** What needs to be done **
Transcribe the data exactly, omitting whatever pictures it holds.

** Data for review **
━━━━━━━━━━━━━━━━━━━━

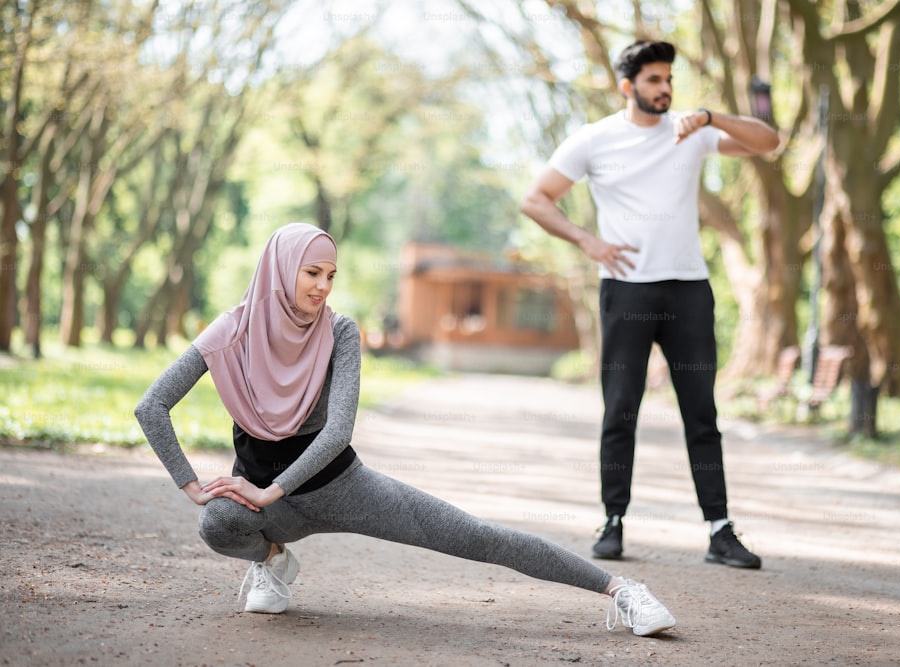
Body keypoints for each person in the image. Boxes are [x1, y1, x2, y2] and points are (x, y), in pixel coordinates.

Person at [134, 222, 677, 637]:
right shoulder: (230, 331)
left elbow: (336, 433)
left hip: (345, 490)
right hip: (266, 507)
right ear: (280, 268)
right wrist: (193, 485)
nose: (323, 286)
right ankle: (273, 561)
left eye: (331, 275)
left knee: (477, 536)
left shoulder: (339, 332)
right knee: (216, 523)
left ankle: (621, 590)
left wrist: (269, 489)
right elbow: (151, 406)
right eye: (312, 273)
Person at [519, 40, 779, 567]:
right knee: (620, 410)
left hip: (688, 288)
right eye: (654, 80)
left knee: (701, 413)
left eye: (668, 80)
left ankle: (720, 530)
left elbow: (769, 141)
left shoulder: (693, 130)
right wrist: (587, 241)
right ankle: (613, 522)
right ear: (627, 86)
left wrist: (711, 116)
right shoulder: (595, 140)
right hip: (627, 288)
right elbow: (535, 198)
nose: (664, 89)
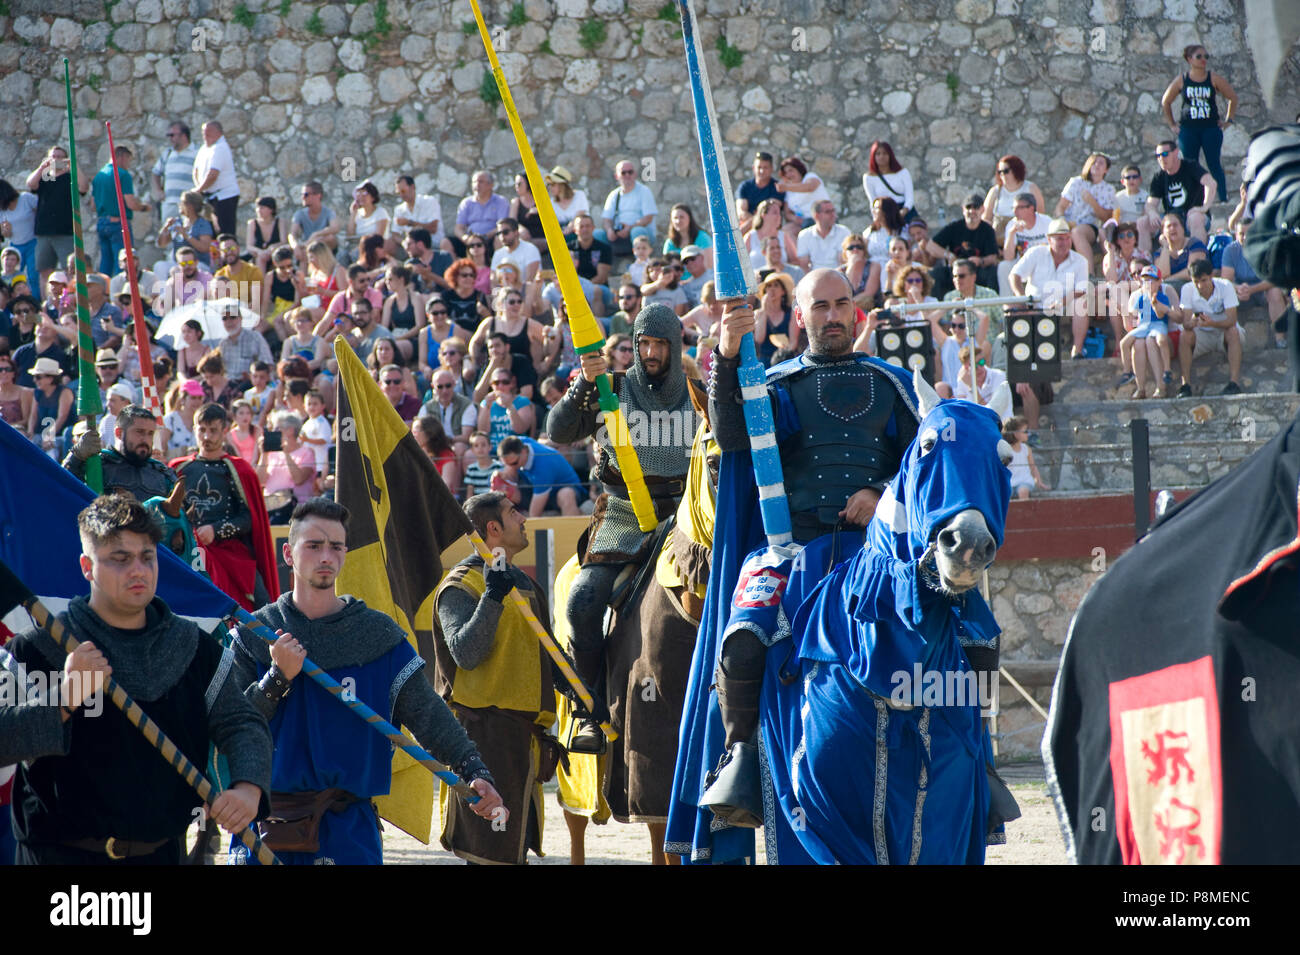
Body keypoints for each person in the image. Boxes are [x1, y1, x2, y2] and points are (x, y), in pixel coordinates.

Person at [701, 268, 920, 819]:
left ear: (856, 311)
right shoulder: (775, 385)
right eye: (818, 306)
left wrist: (880, 490)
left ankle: (974, 763)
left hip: (880, 552)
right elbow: (731, 439)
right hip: (792, 550)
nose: (831, 316)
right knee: (744, 640)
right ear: (799, 315)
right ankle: (743, 758)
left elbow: (927, 467)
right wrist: (727, 357)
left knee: (967, 624)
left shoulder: (893, 383)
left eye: (841, 304)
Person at [225, 498, 502, 864]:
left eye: (335, 546)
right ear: (289, 554)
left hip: (347, 832)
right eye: (314, 546)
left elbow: (428, 715)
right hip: (265, 827)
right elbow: (230, 728)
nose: (326, 556)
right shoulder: (254, 634)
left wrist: (473, 770)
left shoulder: (377, 635)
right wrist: (277, 678)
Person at [0, 494, 272, 865]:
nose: (139, 570)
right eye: (120, 558)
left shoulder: (193, 649)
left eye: (147, 556)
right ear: (87, 566)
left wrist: (248, 787)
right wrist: (63, 698)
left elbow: (242, 723)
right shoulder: (37, 649)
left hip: (161, 855)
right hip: (59, 862)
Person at [546, 303, 696, 752]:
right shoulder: (610, 389)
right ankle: (587, 710)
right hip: (623, 512)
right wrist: (582, 386)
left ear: (674, 346)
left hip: (684, 514)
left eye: (659, 345)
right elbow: (558, 431)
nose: (650, 353)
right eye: (643, 344)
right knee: (582, 601)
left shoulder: (695, 392)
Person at [433, 492, 558, 864]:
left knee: (514, 852)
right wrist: (491, 596)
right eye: (513, 512)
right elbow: (466, 654)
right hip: (483, 737)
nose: (524, 519)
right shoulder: (460, 586)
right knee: (488, 855)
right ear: (492, 527)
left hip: (524, 738)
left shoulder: (526, 584)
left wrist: (584, 695)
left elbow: (546, 655)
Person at [170, 402, 279, 611]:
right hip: (189, 550)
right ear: (194, 430)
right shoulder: (178, 468)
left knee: (262, 602)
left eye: (213, 430)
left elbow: (249, 519)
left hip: (232, 553)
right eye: (202, 430)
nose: (207, 437)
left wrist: (216, 530)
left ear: (225, 431)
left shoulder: (239, 470)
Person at [1161, 44, 1236, 205]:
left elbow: (1232, 97)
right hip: (1189, 130)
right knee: (1190, 164)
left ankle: (1222, 198)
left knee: (1213, 163)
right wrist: (1172, 125)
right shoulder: (1182, 79)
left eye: (1205, 57)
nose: (1203, 60)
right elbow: (1166, 101)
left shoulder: (1213, 78)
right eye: (1199, 56)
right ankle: (1193, 200)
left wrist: (1228, 120)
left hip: (1210, 128)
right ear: (1189, 59)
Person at [64, 403, 179, 502]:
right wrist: (76, 455)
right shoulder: (96, 464)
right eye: (139, 432)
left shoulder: (162, 473)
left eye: (150, 433)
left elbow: (182, 515)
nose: (145, 439)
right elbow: (61, 488)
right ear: (119, 433)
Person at [1176, 258, 1243, 396]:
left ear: (1212, 276)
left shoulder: (1226, 286)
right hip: (1201, 334)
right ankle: (1185, 386)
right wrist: (1192, 322)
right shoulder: (1187, 289)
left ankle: (1234, 383)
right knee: (1184, 335)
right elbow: (1186, 324)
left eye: (1204, 280)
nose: (1200, 285)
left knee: (1233, 331)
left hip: (1223, 333)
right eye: (1196, 281)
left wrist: (1211, 323)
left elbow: (1232, 319)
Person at [26, 145, 89, 289]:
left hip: (65, 231)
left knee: (70, 270)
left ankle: (70, 299)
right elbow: (30, 183)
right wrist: (42, 167)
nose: (56, 160)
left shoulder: (70, 178)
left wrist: (73, 165)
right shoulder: (44, 177)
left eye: (60, 157)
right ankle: (47, 303)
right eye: (53, 156)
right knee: (44, 271)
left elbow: (84, 187)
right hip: (44, 232)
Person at [1120, 265, 1179, 399]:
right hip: (1144, 327)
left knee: (1152, 341)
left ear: (1159, 281)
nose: (1148, 284)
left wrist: (1156, 304)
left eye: (1151, 280)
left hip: (1161, 329)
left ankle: (1161, 384)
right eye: (1145, 280)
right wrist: (1123, 312)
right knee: (1135, 344)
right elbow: (1133, 320)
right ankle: (1137, 383)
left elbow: (1165, 316)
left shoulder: (1164, 293)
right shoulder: (1139, 296)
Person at [92, 145, 151, 276]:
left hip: (102, 223)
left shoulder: (99, 176)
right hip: (118, 224)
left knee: (105, 262)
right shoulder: (123, 175)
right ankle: (124, 292)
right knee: (124, 261)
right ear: (122, 157)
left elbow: (93, 205)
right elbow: (130, 203)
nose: (129, 164)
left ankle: (104, 291)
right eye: (129, 160)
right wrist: (144, 207)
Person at [1142, 141, 1215, 245]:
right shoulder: (1159, 177)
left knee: (1195, 218)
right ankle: (1145, 259)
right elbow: (1150, 204)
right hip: (1171, 218)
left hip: (1192, 216)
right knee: (1142, 222)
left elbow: (1211, 183)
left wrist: (1204, 207)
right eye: (1158, 156)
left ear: (1176, 152)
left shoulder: (1190, 166)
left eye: (1165, 154)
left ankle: (1198, 257)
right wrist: (1152, 213)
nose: (1161, 158)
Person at [927, 193, 1001, 295]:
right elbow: (930, 246)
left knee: (993, 273)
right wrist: (948, 255)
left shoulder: (987, 230)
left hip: (976, 271)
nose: (972, 211)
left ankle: (992, 303)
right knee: (935, 274)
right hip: (956, 270)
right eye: (968, 207)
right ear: (963, 210)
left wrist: (980, 261)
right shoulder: (954, 227)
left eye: (976, 207)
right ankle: (938, 307)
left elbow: (993, 257)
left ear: (982, 209)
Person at [497, 434, 585, 516]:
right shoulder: (517, 442)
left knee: (566, 494)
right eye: (506, 464)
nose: (510, 467)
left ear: (524, 451)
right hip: (536, 487)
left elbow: (534, 514)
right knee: (504, 487)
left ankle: (572, 530)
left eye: (514, 463)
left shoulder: (543, 465)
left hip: (567, 490)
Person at [1055, 153, 1117, 264]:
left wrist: (1093, 203)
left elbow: (1106, 217)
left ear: (1106, 170)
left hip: (1089, 227)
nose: (1096, 165)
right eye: (1094, 162)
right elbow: (1061, 206)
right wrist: (1061, 220)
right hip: (1068, 222)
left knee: (1077, 232)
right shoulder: (1075, 182)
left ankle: (1089, 273)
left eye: (1101, 163)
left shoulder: (1108, 189)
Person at [982, 154, 1047, 239]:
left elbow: (1040, 215)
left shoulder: (1031, 188)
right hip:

━━━━━━━━━━━━━━━━━━━━

** Response for this exercise **
Body keypoints for each person in the image. Boxes are [x1, y1, x2, y2] and points are (x, y), in pixel coordinates.

Person at [134, 222, 677, 637]:
right shoulder: (230, 331)
left elbow: (336, 433)
left hip: (345, 490)
right hip: (266, 507)
right ear: (280, 268)
right wrist: (193, 485)
nose: (323, 286)
right ankle: (273, 561)
left eye: (331, 275)
left knee: (477, 536)
left shoulder: (339, 332)
right knee: (216, 523)
left ankle: (621, 590)
left wrist: (269, 489)
right elbow: (151, 406)
right eye: (312, 273)
Person at [519, 40, 779, 567]:
right knee: (620, 410)
left hip: (688, 288)
right eye: (654, 80)
left knee: (701, 413)
left eye: (668, 80)
left ankle: (720, 530)
left elbow: (769, 141)
left shoulder: (693, 130)
right wrist: (587, 241)
right ankle: (613, 522)
right ear: (627, 86)
left wrist: (711, 116)
right shoulder: (595, 140)
right hip: (627, 288)
right elbow: (535, 198)
nose: (664, 89)
Body keypoints for each person in the image. Boxes are [x1, y1, x2, y2] and points are (x, y), in pixel coordinates.

Person at [701, 268, 920, 819]:
left ear: (856, 311)
right shoulder: (775, 385)
right eye: (818, 306)
left wrist: (880, 490)
left ankle: (974, 763)
left hip: (880, 552)
right elbow: (731, 439)
right hip: (792, 550)
nose: (831, 316)
right knee: (744, 640)
right ear: (799, 315)
right ankle: (743, 758)
left elbow: (927, 467)
right wrist: (727, 357)
left knee: (967, 624)
left shoulder: (893, 383)
left eye: (841, 304)
Person at [225, 498, 502, 864]:
left eye: (335, 546)
right ear: (289, 554)
left hip: (347, 832)
right eye: (314, 546)
left elbow: (428, 715)
right hip: (265, 827)
right elbow: (230, 728)
nose: (326, 556)
right shoulder: (254, 634)
left wrist: (473, 770)
left shoulder: (377, 635)
right wrist: (277, 678)
Person at [0, 494, 272, 865]:
nose: (139, 570)
right eye: (120, 558)
left shoulder: (193, 649)
left eye: (147, 556)
right ear: (87, 566)
left wrist: (248, 787)
right wrist: (63, 698)
left elbow: (242, 723)
right shoulder: (37, 649)
left hip: (161, 855)
right hip: (59, 862)
Person at [546, 303, 696, 752]:
right shoulder: (610, 389)
right ankle: (587, 710)
right hip: (623, 512)
right wrist: (582, 386)
left ear: (674, 346)
left hip: (684, 514)
left eye: (659, 345)
right elbow: (558, 431)
nose: (650, 353)
right eye: (643, 344)
right knee: (582, 601)
left shoulder: (695, 392)
Person at [433, 492, 558, 864]:
left knee: (514, 852)
right wrist: (491, 596)
right eye: (513, 512)
right elbow: (466, 654)
right hip: (483, 737)
nose: (524, 519)
right shoulder: (460, 586)
right knee: (488, 855)
right ear: (492, 527)
left hip: (524, 738)
left shoulder: (526, 584)
left wrist: (584, 695)
left elbow: (546, 655)
Person at [170, 402, 279, 611]:
right hip: (189, 550)
right ear: (194, 430)
right shoulder: (178, 468)
left knee: (262, 602)
left eye: (213, 430)
left elbow: (249, 519)
left hip: (232, 553)
right eye: (202, 430)
nose: (207, 437)
left wrist: (216, 530)
left ear: (225, 431)
left shoulder: (239, 470)
Person at [1161, 44, 1236, 205]:
left elbow: (1232, 97)
right hip: (1189, 130)
right knee: (1190, 164)
left ankle: (1222, 198)
left knee: (1213, 163)
right wrist: (1172, 125)
right shoulder: (1182, 79)
left eye: (1205, 57)
nose: (1203, 60)
right elbow: (1166, 101)
left shoulder: (1213, 78)
right eye: (1199, 56)
right ankle: (1193, 200)
left wrist: (1228, 120)
left hip: (1210, 128)
right ear: (1189, 59)
Person at [64, 403, 179, 502]:
right wrist: (76, 455)
right shoulder: (96, 464)
right eye: (139, 432)
left shoulder: (162, 473)
left eye: (150, 433)
left elbow: (182, 515)
nose: (145, 439)
right elbow: (61, 488)
right ear: (119, 433)
Person at [1176, 258, 1243, 396]:
left ear: (1212, 276)
left shoulder: (1226, 286)
right hip: (1201, 334)
right ankle: (1185, 386)
right wrist: (1192, 322)
right shoulder: (1187, 289)
left ankle: (1234, 383)
right knee: (1184, 335)
right elbow: (1186, 324)
left eye: (1204, 280)
nose: (1200, 285)
left knee: (1233, 331)
left hip: (1223, 333)
right eye: (1196, 281)
left wrist: (1211, 323)
left elbow: (1232, 319)
Person at [26, 145, 89, 289]:
left hip: (65, 231)
left knee: (70, 270)
left ankle: (70, 299)
right elbow: (30, 183)
right wrist: (42, 167)
nose: (56, 160)
left shoulder: (70, 178)
left wrist: (73, 165)
right shoulder: (44, 177)
left eye: (60, 157)
right ankle: (47, 303)
right eye: (53, 156)
right knee: (44, 271)
left elbow: (84, 187)
right hip: (44, 232)
Person at [1120, 265, 1179, 399]:
right hip: (1144, 327)
left knee: (1152, 341)
left ear: (1159, 281)
nose: (1148, 284)
left wrist: (1156, 304)
left eye: (1151, 280)
left hip: (1161, 329)
left ankle: (1161, 384)
right eye: (1145, 280)
right wrist: (1123, 312)
right knee: (1135, 344)
right elbow: (1133, 320)
right ankle: (1137, 383)
left elbow: (1165, 316)
left shoulder: (1164, 293)
right shoulder: (1139, 296)
Person at [92, 145, 151, 276]:
left hip: (102, 223)
left shoulder: (99, 176)
right hip: (118, 224)
left knee: (105, 262)
right shoulder: (123, 175)
right ankle: (124, 292)
right knee: (124, 261)
right ear: (122, 157)
left elbow: (93, 205)
right elbow: (130, 203)
nose: (129, 164)
left ankle: (104, 291)
right eye: (129, 160)
right wrist: (144, 207)
Person at [1142, 141, 1215, 245]:
right shoulder: (1159, 177)
left knee: (1195, 218)
right ankle: (1145, 259)
right elbow: (1150, 204)
right hip: (1171, 218)
left hip: (1192, 216)
right knee: (1142, 222)
left elbow: (1211, 183)
left wrist: (1204, 207)
right eye: (1158, 156)
left ear: (1176, 152)
left shoulder: (1190, 166)
left eye: (1165, 154)
left ankle: (1198, 257)
right wrist: (1152, 213)
nose: (1161, 158)
Person at [927, 193, 1001, 295]:
right elbow: (930, 246)
left knee: (993, 273)
right wrist: (948, 255)
left shoulder: (987, 230)
left hip: (976, 271)
nose: (972, 211)
left ankle: (992, 303)
right knee: (935, 274)
right hip: (956, 270)
right eye: (968, 207)
right ear: (963, 210)
left wrist: (980, 261)
right shoulder: (954, 227)
left eye: (976, 207)
right ankle: (938, 307)
left elbow: (993, 257)
left ear: (982, 209)
Person at [497, 434, 585, 516]:
right shoulder: (517, 442)
left knee: (566, 494)
right eye: (506, 464)
nose: (510, 467)
left ear: (524, 451)
right hip: (536, 487)
left elbow: (534, 514)
right knee: (504, 487)
left ankle: (572, 530)
left eye: (514, 463)
left shoulder: (543, 465)
left hip: (567, 490)
Person at [1055, 153, 1117, 264]:
left wrist: (1093, 203)
left elbow: (1106, 217)
left ear: (1106, 170)
left hip: (1089, 227)
nose: (1096, 165)
right eye: (1094, 162)
right elbow: (1061, 206)
right wrist: (1061, 220)
right hip: (1068, 222)
left knee: (1077, 232)
right shoulder: (1075, 182)
left ankle: (1089, 273)
left eye: (1101, 163)
left shoulder: (1108, 189)
Person at [982, 154, 1047, 239]:
left elbow: (1040, 215)
left shoulder: (1031, 188)
right hip:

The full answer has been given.